検索されることの多い疑問に、仕組みと運用の両面から簡潔に答えます。

iptablesとは何ですか?

Linuxカーネルに組み込まれたNetfilterというパケット処理の仕組みを操作し、サーバーに出入りする通信を許可するか拒否するかをルールで決めるファイアウォール設定コマンドです。IPアドレス・ポート番号・プロトコル・通信の向きを条件に、ACCEPTで通しDROPやREJECTで落とすルールを並べて制御します。ソフトを追加せずLinux標準の機能でホスト自身のファイアウォールを構成できるのが特徴です。

iptablesとnftablesはどちらを使うべきですか?

新規に一から構築するなら、主要ディストリの既定である後継のnftables(またはそれを扱うfirewalld・ufw)を前提にするのが実際的です。一方、既存のiptablesルールを保守する場合や、解説・資産の多いiptables記法で細かな制御を組む場合は、iptablesの知識が引き続き生きます。多くの環境ではiptablesコマンドが互換レイヤ経由でnftablesを操作するため、当面は両方の理解が役立ちます。

iptablesで設定したルールが再起動で消えるのはなぜですか?

iptablesのルールはカーネルのメモリ上に置かれるため、サーバーを再起動すると初期状態に戻るからです。残すには永続化が必要で、iptables-saveで現在のルールをファイルへ書き出し、起動時にiptables-restoreで読み込ませます。Debian系はnetfilter-persistent、RHEL系はiptables-servicesやfirewalld経由といった具合に、ディストリごとの永続化の作法に沿って設定します。
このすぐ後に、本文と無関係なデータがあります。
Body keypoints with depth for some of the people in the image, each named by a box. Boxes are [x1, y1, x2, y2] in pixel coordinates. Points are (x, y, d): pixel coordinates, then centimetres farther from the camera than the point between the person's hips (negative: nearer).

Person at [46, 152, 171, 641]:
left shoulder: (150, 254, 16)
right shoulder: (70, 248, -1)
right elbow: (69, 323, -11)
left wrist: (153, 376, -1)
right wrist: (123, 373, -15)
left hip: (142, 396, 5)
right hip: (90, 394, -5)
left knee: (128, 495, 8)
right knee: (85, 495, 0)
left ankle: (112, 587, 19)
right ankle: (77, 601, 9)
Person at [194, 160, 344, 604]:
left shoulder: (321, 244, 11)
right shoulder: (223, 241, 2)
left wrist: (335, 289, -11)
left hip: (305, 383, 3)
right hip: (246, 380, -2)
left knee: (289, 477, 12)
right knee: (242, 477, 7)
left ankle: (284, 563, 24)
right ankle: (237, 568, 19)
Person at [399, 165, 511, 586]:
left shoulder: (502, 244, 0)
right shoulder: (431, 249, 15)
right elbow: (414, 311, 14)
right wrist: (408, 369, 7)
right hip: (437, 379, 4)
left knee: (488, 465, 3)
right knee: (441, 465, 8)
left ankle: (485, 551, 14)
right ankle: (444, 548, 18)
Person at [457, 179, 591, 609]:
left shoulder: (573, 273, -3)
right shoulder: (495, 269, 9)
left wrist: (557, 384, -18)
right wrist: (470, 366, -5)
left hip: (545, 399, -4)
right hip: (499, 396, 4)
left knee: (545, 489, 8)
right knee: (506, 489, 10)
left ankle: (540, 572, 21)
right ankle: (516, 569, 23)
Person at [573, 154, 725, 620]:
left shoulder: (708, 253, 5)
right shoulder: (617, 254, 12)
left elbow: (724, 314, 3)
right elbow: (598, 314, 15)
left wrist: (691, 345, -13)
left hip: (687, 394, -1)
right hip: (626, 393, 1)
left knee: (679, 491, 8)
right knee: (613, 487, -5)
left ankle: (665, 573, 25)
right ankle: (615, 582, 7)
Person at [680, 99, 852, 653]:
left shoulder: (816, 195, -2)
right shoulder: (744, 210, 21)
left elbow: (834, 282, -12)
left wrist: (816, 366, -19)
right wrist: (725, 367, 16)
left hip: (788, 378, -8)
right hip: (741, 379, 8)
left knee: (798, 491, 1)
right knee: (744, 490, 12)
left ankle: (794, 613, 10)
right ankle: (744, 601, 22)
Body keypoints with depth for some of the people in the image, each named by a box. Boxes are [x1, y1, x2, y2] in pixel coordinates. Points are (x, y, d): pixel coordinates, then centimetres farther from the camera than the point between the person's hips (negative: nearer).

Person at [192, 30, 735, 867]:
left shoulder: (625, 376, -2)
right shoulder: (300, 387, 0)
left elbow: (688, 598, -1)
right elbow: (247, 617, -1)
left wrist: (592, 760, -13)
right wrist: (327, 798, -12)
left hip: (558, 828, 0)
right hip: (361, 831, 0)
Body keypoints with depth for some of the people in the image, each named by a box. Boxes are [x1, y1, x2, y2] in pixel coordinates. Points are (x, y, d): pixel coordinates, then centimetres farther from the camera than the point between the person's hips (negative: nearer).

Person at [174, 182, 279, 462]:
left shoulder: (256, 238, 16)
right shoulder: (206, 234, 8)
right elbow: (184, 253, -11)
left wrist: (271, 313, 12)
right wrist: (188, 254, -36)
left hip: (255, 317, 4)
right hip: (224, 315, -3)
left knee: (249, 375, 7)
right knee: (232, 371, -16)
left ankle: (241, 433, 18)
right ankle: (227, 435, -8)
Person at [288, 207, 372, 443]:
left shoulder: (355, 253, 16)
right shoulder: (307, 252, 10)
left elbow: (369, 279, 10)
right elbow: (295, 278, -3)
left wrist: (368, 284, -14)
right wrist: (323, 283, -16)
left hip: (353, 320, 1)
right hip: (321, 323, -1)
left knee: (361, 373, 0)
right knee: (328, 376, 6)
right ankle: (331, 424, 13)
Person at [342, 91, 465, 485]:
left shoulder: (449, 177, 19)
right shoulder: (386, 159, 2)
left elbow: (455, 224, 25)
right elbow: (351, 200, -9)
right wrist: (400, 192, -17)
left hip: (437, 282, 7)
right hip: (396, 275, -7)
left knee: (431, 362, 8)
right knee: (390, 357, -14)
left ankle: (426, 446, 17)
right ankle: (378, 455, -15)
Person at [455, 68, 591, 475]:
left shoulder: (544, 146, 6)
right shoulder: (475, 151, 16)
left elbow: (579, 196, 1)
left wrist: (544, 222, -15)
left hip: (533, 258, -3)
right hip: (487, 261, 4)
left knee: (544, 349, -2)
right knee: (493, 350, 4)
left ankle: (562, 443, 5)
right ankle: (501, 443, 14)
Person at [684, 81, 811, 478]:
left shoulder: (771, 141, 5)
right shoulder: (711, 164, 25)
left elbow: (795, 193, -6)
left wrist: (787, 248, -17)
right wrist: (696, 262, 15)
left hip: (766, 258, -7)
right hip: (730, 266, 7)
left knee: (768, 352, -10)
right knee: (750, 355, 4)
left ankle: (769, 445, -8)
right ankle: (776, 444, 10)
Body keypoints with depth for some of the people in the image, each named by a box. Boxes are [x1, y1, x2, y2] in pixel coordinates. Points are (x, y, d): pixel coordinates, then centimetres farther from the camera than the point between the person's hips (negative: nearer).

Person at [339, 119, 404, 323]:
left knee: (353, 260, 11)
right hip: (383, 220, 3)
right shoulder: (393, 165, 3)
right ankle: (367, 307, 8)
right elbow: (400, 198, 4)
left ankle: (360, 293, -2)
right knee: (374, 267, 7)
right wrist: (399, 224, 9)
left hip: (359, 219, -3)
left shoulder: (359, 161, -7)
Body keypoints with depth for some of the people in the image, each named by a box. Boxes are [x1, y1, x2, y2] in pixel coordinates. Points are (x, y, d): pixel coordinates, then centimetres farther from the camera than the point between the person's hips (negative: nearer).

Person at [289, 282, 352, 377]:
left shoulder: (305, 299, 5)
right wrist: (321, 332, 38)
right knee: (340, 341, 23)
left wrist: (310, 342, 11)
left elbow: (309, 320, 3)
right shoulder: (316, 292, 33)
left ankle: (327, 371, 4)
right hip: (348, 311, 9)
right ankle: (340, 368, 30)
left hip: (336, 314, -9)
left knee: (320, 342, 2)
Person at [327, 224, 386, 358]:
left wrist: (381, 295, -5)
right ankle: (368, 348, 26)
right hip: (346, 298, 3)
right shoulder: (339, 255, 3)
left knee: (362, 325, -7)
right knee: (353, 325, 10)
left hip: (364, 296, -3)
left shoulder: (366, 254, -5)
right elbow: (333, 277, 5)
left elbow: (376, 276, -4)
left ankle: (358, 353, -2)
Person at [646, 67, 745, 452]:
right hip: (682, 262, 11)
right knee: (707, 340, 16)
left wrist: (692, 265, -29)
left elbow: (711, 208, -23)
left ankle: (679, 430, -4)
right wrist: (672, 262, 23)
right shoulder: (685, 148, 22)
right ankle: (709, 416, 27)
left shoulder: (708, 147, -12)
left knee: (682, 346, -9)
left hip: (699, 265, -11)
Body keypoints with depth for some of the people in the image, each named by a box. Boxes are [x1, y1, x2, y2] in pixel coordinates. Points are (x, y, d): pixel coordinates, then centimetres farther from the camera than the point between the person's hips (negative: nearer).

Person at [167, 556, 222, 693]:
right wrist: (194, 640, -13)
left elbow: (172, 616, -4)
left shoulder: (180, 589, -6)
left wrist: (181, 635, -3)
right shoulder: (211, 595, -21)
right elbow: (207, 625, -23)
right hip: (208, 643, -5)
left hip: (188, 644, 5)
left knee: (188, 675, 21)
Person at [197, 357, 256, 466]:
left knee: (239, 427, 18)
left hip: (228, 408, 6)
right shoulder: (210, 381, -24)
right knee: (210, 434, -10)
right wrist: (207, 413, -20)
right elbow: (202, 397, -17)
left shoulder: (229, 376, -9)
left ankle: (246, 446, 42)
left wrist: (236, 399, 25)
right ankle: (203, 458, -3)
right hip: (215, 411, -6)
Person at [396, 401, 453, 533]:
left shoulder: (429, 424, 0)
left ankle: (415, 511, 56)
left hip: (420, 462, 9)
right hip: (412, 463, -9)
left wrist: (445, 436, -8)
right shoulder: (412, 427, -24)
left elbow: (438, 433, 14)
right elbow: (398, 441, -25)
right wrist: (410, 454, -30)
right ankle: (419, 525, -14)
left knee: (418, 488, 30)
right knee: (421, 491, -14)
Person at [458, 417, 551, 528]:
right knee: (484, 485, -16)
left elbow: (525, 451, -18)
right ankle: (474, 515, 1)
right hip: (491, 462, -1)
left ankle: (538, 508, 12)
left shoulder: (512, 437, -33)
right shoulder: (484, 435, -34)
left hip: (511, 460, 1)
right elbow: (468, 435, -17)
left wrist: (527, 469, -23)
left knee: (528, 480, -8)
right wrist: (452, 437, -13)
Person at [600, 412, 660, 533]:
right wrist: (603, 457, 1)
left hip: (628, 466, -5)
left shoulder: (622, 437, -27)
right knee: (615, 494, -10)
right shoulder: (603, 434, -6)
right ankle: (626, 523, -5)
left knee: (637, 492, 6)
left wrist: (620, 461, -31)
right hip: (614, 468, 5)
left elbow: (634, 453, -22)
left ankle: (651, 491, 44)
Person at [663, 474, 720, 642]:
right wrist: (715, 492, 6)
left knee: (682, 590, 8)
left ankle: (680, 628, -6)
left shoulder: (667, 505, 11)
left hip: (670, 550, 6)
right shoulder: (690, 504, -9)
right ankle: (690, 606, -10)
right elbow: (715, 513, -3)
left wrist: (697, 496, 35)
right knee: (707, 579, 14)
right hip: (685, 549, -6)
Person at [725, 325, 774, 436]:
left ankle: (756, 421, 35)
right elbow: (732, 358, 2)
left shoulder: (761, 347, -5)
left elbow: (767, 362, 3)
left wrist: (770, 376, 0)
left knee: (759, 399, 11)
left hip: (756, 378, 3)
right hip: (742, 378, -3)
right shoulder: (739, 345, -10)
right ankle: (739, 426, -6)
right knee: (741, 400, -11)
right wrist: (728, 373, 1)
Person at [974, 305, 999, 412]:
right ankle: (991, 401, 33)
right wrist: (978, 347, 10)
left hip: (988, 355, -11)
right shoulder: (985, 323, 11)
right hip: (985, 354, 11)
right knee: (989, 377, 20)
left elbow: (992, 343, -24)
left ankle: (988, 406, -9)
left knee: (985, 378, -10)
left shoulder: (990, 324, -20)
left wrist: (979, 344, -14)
iptablesの設定で自分が締め出されないためには?

既定ポリシーをDROPにして全拒否へ倒す前に、必ず管理経路であるSSH(通常ポート22)の許可ルールと、ESTABLISHED・RELATEDな戻り通信の許可ルールを先に入れます。作業は別セッションを開いたまま行い、新しい接続が張れるか確認しながら進めます。締め出しに備え、変更前のルールを控えていつでも戻せる状態にしておくと安全です。

iptablesだけでLinuxサーバーのセキュリティは十分ですか?

十分ではありません。iptablesはホスト1台のパケットを通す・落とす制御に限られ、認証の総当たりを機械的に締め出すFail2banのような動的遮断、通信内容から侵入を検知するIDS・IPS、そしてSSHの鍵認証や不要ポートの停止といった対策と重ねて使うものです。複数サーバーにまたがる守りやクラウドのネットワーク境界での制御は、iptablesとは別のレイヤで設計します。多層防御の一枚として位置づけるのが適切です。